DEAN R.KOONTZ. SOFT COME THE DRAGONS

He reacted quickly, or he might have been strangled. He called his own servos to him. Four feet from his face, the enemy hands and his own met and locked, metal fin­gers laced metal fingers. He flushed full power into the hands and set them the task of breaking the Hound’s fin­gers.

But the Hound seemed to have similar ideas. Its own ser­vos wrenched at Ti’s so that the four members swayed back and forth in the air, now gaining an inch or two for their master, now losing the same amount of distance. Finally, with both sets at full power and firmly clenched, they did not move at all but merely strained in frozen tableau against one another. When the grav plates and their connections erupted in sparks and smoke, they did so on all four hands. The servos dropped to the floor as if they were a single creature, a metal bird with shot pellets in its wings. Now both hunter and hunted were handless.

Hunter and hunted. Ti suddenly realized the nomencla­ture was no longer adequate. Both deprived of hands and Ti able to stop the Hound’s pins, neither was the hunter. He moved by the Hound toward the shooting range. He had discovered another application of his power this night. He mused that necessity always brought out his abilities. It had been necessary to feed himself that day long ago, and he had lifted the spoon. And now it had been a ne­cessity to control the pins. Now he knew he could influence small objects even in high-velocity transit, just as he could lift the spoon.

He moved into the shooting range. The Hound had ceased to follow but bumped purposelessly against the cross-beams as if its mind had been in its hands and as if a loss of ability had led to a loss of purpose. Ti floated up the stairs and into the hallway of the house again. He could hear footsteps in the kitchen: Margle and his men coming to see what had taken the robot so long. Well, he was ready for them. Or he thought he was. He concentrated on his psi until his mind was alive with the power of it. He drifted into the living room just as the Dark Brethren moved in with guns drawn.

“Your Hound is finished,” he said, drawing their atten­tion.

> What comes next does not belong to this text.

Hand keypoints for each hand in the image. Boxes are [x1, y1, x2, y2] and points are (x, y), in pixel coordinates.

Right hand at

The man on Margle’s left swung and fired. Ti deflected the pins, all but one. That one he redirected to the man who had shot. The pin sunk in his chest, its poison shoot­ing through him. He gagged, doubled over, and dropped.

“Turn yourself in, Margle,” Ti said wearily. “I won’t kill you if you’ll turn yourself in.”

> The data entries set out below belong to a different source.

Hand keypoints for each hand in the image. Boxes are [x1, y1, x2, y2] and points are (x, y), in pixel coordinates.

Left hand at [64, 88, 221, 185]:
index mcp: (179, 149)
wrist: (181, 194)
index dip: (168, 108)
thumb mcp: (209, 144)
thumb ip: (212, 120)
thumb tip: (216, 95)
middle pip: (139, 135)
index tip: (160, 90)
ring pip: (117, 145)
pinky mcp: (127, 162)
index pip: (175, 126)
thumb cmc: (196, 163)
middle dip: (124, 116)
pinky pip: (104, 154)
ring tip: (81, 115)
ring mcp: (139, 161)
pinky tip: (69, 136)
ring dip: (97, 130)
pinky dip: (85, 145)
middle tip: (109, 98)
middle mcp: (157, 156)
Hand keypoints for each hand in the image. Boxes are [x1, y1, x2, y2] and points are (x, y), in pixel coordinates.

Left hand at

But Margle and the remaining man were crouched behind the sofa. They were not ready to give up just because their target had gotten in a lucky shot. In the dark it had appeared to be a lucky shot and nothing more. They couldn’t see that his hands were gone.

“You’re crazy,” Margle said. “You were crazy for get­ting into this in the first place.”

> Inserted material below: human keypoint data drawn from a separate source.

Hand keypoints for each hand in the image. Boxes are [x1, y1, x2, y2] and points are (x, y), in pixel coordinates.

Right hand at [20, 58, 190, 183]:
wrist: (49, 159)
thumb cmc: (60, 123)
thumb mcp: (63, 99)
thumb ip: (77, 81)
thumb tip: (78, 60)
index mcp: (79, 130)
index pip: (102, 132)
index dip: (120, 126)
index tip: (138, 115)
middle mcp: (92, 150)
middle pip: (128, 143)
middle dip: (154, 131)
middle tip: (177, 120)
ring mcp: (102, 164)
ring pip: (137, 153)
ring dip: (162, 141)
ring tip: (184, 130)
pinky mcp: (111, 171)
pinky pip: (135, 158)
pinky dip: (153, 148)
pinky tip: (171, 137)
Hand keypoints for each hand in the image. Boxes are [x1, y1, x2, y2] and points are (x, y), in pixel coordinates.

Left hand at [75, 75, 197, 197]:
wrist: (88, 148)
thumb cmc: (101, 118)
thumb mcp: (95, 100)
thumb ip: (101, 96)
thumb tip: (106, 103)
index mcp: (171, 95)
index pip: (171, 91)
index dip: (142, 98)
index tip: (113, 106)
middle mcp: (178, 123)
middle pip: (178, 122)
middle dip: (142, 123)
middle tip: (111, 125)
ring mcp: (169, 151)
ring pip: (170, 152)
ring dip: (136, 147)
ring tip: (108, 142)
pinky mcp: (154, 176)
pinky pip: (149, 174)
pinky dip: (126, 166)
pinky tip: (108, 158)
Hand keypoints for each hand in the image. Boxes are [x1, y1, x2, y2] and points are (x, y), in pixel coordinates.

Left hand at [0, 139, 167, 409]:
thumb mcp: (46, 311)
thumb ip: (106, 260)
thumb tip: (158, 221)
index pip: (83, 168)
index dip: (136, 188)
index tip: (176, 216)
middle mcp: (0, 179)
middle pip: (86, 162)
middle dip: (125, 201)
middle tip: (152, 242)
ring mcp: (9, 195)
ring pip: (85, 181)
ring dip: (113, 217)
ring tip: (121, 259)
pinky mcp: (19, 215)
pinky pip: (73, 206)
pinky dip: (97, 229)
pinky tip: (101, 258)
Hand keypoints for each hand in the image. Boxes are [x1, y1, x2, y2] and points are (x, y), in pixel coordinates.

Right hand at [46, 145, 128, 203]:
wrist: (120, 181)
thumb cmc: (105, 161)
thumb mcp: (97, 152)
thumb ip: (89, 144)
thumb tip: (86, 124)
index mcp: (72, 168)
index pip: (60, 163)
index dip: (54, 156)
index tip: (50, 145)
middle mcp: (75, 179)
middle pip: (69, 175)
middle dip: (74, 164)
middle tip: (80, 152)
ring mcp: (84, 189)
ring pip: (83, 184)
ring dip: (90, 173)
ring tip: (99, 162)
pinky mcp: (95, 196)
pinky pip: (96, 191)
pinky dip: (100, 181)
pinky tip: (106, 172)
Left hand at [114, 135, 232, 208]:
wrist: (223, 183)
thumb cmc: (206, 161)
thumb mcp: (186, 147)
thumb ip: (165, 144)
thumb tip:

“Why did you kill Taguster?”

“Why should I tell you?”

Apparently, they could not see him in the dark. Only the dead man had spotted him, and now the others were waiting to zero in on his voice, or waiting for him to move and give himself away,

“You’re going to kill me, aren’t you—or I will kill you. Either way, telling me won’t make a difference, will it?”

“He was on PBT.”

“Drugs?”

“We supplied.”

“What excuse is that to kill him?”

Margle chuckled as if he were going lax and unwatchful. But Ti knew, if he moved, Margle would fire a murder­ous barrage—all of which would miss, of course. “It was getting too expensive for him. So he decided to gather in­formation on us. He hoped to turn the information over to the government in return for licensing as a legal addict. Then he could get his drugs free. But he got too nosy, and our boy became suspicious. We ransacked his house when he was out, and we found his file on us. Almost com­plete enough to turn over to the proper Federal authorities.”